### Information shown:

------------------------

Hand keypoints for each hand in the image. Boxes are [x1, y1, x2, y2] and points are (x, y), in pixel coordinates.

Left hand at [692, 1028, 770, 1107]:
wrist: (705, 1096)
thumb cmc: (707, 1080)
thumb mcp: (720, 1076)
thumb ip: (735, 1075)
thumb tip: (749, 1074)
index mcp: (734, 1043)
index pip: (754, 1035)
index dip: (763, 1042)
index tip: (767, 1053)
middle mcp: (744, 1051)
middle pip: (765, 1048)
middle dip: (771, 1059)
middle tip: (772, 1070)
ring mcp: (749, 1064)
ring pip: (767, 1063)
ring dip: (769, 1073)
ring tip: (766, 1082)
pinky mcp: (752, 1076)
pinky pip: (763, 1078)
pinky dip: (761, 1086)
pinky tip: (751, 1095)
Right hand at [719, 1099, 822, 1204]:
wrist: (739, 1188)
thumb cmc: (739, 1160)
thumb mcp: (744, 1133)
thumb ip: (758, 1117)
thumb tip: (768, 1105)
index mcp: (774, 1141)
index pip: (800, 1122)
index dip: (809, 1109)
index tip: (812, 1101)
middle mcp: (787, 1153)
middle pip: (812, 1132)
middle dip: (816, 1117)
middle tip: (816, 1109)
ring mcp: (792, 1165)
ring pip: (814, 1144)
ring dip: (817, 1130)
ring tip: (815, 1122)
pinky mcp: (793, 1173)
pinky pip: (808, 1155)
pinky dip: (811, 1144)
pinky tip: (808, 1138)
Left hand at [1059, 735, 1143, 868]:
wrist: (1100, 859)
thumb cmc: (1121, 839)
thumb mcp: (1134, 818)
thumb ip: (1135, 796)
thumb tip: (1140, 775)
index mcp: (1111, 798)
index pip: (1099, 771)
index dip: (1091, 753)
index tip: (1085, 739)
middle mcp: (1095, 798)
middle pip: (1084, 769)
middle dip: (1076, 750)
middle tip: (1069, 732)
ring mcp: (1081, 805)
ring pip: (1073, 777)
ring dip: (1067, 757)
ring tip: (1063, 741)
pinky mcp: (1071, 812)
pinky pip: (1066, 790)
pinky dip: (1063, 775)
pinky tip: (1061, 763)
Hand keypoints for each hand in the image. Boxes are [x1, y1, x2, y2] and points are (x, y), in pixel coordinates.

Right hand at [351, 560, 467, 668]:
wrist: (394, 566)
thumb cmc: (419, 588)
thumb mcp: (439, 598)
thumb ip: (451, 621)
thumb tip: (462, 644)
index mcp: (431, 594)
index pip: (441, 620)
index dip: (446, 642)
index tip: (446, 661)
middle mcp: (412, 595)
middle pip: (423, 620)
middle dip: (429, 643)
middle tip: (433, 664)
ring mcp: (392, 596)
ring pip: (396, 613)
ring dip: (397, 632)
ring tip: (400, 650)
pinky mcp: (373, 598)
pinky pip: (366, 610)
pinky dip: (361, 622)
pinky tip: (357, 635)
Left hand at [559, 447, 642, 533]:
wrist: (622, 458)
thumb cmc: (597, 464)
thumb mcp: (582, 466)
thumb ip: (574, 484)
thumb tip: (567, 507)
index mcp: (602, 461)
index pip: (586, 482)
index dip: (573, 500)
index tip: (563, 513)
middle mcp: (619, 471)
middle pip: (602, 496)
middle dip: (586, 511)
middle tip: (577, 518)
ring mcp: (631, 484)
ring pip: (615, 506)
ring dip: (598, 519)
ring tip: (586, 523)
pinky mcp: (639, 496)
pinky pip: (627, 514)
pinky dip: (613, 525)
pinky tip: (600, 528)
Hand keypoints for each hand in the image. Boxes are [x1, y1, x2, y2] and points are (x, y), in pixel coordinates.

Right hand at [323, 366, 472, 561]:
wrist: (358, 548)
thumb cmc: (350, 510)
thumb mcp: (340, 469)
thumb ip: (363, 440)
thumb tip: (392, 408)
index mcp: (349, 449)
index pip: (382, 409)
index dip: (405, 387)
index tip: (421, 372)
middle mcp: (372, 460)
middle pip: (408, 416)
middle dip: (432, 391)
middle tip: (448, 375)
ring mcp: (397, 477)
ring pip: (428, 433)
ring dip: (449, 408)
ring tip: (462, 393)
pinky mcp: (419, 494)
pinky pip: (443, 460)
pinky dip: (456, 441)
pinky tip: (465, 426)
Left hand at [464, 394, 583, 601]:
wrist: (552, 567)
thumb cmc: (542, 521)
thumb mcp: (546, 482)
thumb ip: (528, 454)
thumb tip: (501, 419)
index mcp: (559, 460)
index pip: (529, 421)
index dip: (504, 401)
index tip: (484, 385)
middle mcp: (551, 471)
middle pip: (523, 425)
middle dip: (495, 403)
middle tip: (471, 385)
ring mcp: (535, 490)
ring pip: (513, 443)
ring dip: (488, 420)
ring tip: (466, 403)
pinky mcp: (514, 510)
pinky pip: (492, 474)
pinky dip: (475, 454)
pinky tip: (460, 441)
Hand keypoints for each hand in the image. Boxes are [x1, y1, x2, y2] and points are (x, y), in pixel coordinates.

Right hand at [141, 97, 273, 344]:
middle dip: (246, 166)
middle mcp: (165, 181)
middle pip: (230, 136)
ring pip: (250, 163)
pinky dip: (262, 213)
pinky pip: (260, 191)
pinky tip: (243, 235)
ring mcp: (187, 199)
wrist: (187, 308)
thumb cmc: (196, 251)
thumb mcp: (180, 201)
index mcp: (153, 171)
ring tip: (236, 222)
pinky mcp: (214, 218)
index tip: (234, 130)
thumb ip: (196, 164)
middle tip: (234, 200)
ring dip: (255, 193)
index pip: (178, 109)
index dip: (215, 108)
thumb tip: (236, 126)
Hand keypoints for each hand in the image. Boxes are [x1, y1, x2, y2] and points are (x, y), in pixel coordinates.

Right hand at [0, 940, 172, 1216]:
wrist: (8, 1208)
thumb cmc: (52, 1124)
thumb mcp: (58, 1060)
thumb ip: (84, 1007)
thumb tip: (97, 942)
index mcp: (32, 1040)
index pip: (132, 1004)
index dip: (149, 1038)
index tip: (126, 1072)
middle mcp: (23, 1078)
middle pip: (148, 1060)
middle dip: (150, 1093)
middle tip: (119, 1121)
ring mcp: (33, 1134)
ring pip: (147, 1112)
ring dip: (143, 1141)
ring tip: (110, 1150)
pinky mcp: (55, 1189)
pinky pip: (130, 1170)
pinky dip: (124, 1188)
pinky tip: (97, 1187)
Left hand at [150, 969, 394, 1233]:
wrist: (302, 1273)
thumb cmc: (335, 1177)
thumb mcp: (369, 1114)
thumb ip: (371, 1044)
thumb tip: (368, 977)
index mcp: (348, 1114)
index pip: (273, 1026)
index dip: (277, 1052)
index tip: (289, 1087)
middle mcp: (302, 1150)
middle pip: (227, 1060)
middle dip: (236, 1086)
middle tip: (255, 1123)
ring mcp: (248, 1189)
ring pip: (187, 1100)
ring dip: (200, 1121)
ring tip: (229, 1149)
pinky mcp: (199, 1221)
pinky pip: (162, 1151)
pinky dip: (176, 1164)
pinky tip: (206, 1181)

------------------------

### Assigned task:
Without altering a single word, reproduce the entries above.

### Finished task:
Hand keypoints for each hand in the image. Boxes are [x1, y1, x2, y2] and points are (x, y), in pixel coordinates.

Left hand at [692, 1028, 770, 1107]:
wrist: (705, 1096)
thumb cmc: (707, 1080)
thumb mcp: (720, 1076)
thumb ip: (735, 1075)
thumb tip: (749, 1074)
index mcp: (734, 1043)
index pip: (754, 1035)
index dip: (763, 1042)
index tip: (767, 1053)
middle mcp: (744, 1051)
middle pip: (765, 1048)
middle dip: (771, 1059)
middle tip: (772, 1070)
ring mcp: (749, 1064)
ring pip: (767, 1063)
ring dip: (769, 1073)
ring tip: (766, 1082)
pinky mcp: (752, 1076)
pinky pip: (763, 1078)
pinky dip: (761, 1086)
pinky tip: (751, 1095)
Right hand at [719, 1099, 822, 1204]:
wrist: (739, 1188)
thumb cmc: (739, 1160)
thumb mcp: (744, 1133)
thumb ip: (758, 1117)
thumb tip: (768, 1105)
index mcp: (774, 1141)
index pip: (800, 1122)
index dip: (809, 1109)
index tip: (812, 1101)
middle mcp: (787, 1153)
middle pip: (812, 1132)
middle dip: (816, 1117)
middle tip: (816, 1109)
ring mcp: (792, 1165)
ring pip: (814, 1144)
ring dip: (817, 1130)
ring tip: (815, 1122)
pinky mcp: (793, 1173)
pinky pip: (808, 1155)
pinky dip: (811, 1144)
pinky tip: (808, 1138)
Left hand at [1059, 735, 1143, 868]:
wrist: (1100, 859)
thumb cmc: (1121, 839)
thumb mcp: (1134, 818)
thumb ip: (1135, 796)
thumb tip: (1140, 775)
index mcp: (1111, 798)
index pip: (1099, 771)
index dip: (1091, 753)
index tip: (1085, 739)
middle mcp: (1095, 798)
middle pip: (1084, 769)
middle dip: (1076, 750)
middle tip: (1069, 732)
ring mcp: (1081, 805)
ring pip: (1073, 777)
ring dip: (1067, 757)
ring tip: (1063, 741)
pinky mcp: (1071, 812)
pinky pip: (1066, 790)
pinky dip: (1063, 775)
pinky tip: (1061, 763)
Hand keypoints for each hand in the image. Boxes are [x1, y1, x2, y2] and points are (x, y), in pixel coordinates.

Right hand at [351, 560, 467, 668]:
wrist: (394, 566)
thumb cmc: (419, 588)
thumb mcp: (439, 598)
thumb ip: (451, 621)
thumb tip: (462, 644)
index mcp: (431, 594)
index pip: (441, 620)
index dip: (446, 642)
index tip: (446, 661)
middle mcp: (412, 595)
middle pip: (423, 620)
middle dip: (429, 643)
middle tip: (433, 664)
ring mcp: (392, 596)
ring pip: (396, 613)
ring dip: (397, 632)
ring tip: (400, 650)
pinky mcp: (373, 598)
pinky pip: (366, 610)
pinky dip: (361, 622)
pinky tip: (357, 635)
Left hand at [559, 447, 642, 533]:
wrist: (622, 458)
thumb cmc: (597, 464)
thumb mcp: (582, 466)
thumb ip: (574, 484)
thumb tip: (567, 507)
index mcp: (602, 461)
index pip: (586, 482)
index dip: (573, 500)
index tip: (563, 513)
middle mcp: (619, 471)
middle pip: (602, 496)
middle dip: (586, 511)
middle tip: (577, 518)
ring mcp: (631, 484)
ring pip: (615, 506)
ring dip: (598, 519)
ring tip: (586, 523)
pinky mcp: (639, 496)
pinky pip: (627, 514)
pinky dip: (613, 525)
pinky tip: (600, 528)
Hand keypoints for each hand in the image. Boxes are [x1, y1, x2, y2] and points are (x, y), in pixel coordinates.

Right hand at [323, 366, 472, 561]:
wrist: (358, 548)
thumb cmc: (350, 510)
thumb mcp: (340, 469)
thumb ip: (363, 440)
thumb tip: (392, 408)
index mcp: (349, 449)
index pip: (382, 409)
index dip: (405, 387)
index tip: (421, 372)
middle mcp: (372, 460)
middle pip: (408, 416)
middle dip: (432, 391)
middle tip: (448, 375)
ring mcp: (397, 477)
ring pip: (428, 433)
ring dip: (449, 408)
ring tip: (462, 393)
pinky mcp: (419, 494)
pinky pip: (443, 460)
pinky dip: (456, 441)
pinky tip: (465, 426)
Left hand at [464, 394, 583, 601]:
wrist: (552, 567)
thumb cmc: (542, 521)
thumb mcp: (546, 482)
thumb ip: (528, 454)
thumb tip: (501, 419)
index mcp: (559, 460)
index pip: (529, 421)
index dip: (504, 401)
index tip: (484, 385)
middle mcp: (551, 471)
middle pip: (523, 425)
middle dip: (495, 403)
middle tip: (471, 385)
ring mcp: (535, 490)
ring pip: (513, 443)
ring dip: (488, 420)
ring tip: (466, 403)
pinky mcp: (514, 510)
pinky pip: (492, 474)
pinky dip: (475, 454)
pinky tip: (460, 441)
Hand keypoints for each hand in the image. Boxes are [x1, y1, x2, y2] and points are (x, y), in pixel coordinates.

Right hand at [141, 97, 273, 344]:
middle dip: (246, 166)
middle mcp: (165, 181)
middle pip: (230, 136)
ring pip: (250, 163)
pinky dip: (262, 213)
pinky pip: (260, 191)
pinky tip: (243, 235)
ring mcp: (187, 199)
wrist: (187, 308)
thumb cmc: (196, 251)
thumb mcp: (180, 201)
index mcp: (153, 171)
ring tip: (236, 222)
pinky mcp: (214, 218)
index tip: (234, 130)
thumb ip: (196, 164)
middle tip: (234, 200)
ring dip: (255, 193)
index pip: (178, 109)
index dip: (215, 108)
thumb tip: (236, 126)
Hand keypoints for each hand in the image. Boxes are [x1, y1, x2, y2] and points are (x, y), in pixel coordinates.

Right hand at [0, 940, 172, 1216]:
wrist: (8, 1208)
thumb cmc: (52, 1124)
thumb mcp: (58, 1060)
thumb ip: (84, 1007)
thumb tip: (97, 942)
index mcp: (32, 1040)
index pip: (132, 1004)
index dip: (149, 1038)
index tip: (126, 1072)
middle mcp: (23, 1078)
middle pip: (148, 1060)
middle dip: (150, 1093)
middle tip: (119, 1121)
ring mcp: (33, 1134)
ring pip: (147, 1112)
ring dip: (143, 1141)
ring tip: (110, 1150)
pinky mcp: (55, 1189)
pinky pip: (130, 1170)
pinky dip: (124, 1188)
pinky tip: (97, 1187)
Left hand at [150, 969, 394, 1233]:
wrist: (302, 1273)
thumb cmc: (335, 1177)
thumb mcp: (369, 1114)
thumb ip: (371, 1044)
thumb tip: (368, 977)
index mcp: (348, 1114)
index pip: (273, 1026)
index dip: (277, 1052)
index tip: (289, 1087)
middle mcp: (302, 1150)
middle pip: (227, 1060)
middle dip: (236, 1086)
middle tip: (255, 1123)
ring mcp: (248, 1189)
ring pip: (187, 1100)
ring dip: (200, 1121)
ring tip: (229, 1149)
pinky mcp: (199, 1221)
pinky pip: (162, 1151)
pinky dip: (176, 1164)
pinky tip: (206, 1181)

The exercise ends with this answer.